Extracted data entries
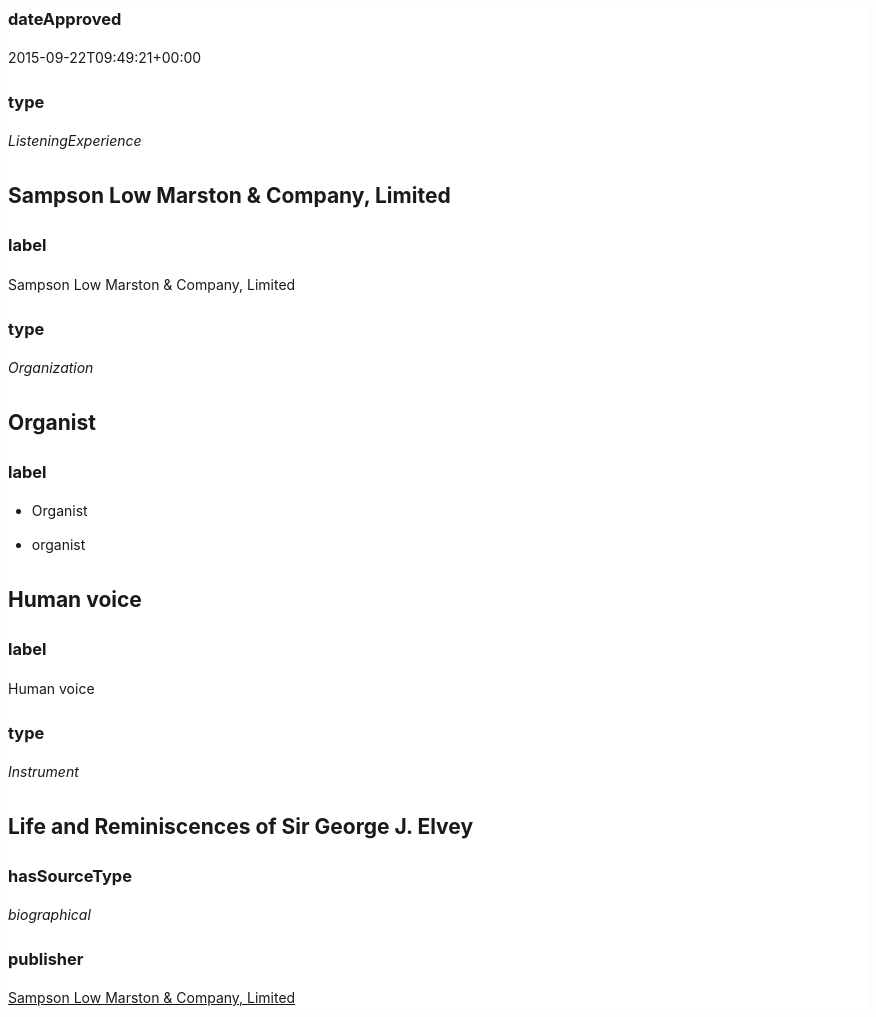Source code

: ### dateApproved


2015-09-22T09:49:21+00:00

### type


*ListeningExperience*

## Sampson Low Marston & Company, Limited

### label


Sampson Low Marston & Company, Limited

### type


*Organization*

## Organist

### label

 - Organist

 - organist

## Human voice

### label


Human voice

### type


*Instrument*

## Life and Reminiscences of Sir George J. Elvey

### hasSourceType


*biographical*

### publisher


[Sampson Low Marston & Company, Limited](#Sampson-Low-Marston-&-Company-Limited)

▶ **EXERCISE DESCRIPTION**
Repeat every line above exactly, but omit all images.

▶ **EXERCISE OUTPUT**
Source code

: ### dateApproved


2015-09-22T09:49:21+00:00

### type


*ListeningExperience*

## Sampson Low Marston & Company, Limited

### label


Sampson Low Marston & Company, Limited

### type


*Organization*

## Organist

### label

 - Organist

 - organist

## Human voice

### label


Human voice

### type


*Instrument*

## Life and Reminiscences of Sir George J. Elvey

### hasSourceType


*biographical*

### publisher


[Sampson Low Marston & Company, Limited](#Sampson-Low-Marston-&-Company-Limited)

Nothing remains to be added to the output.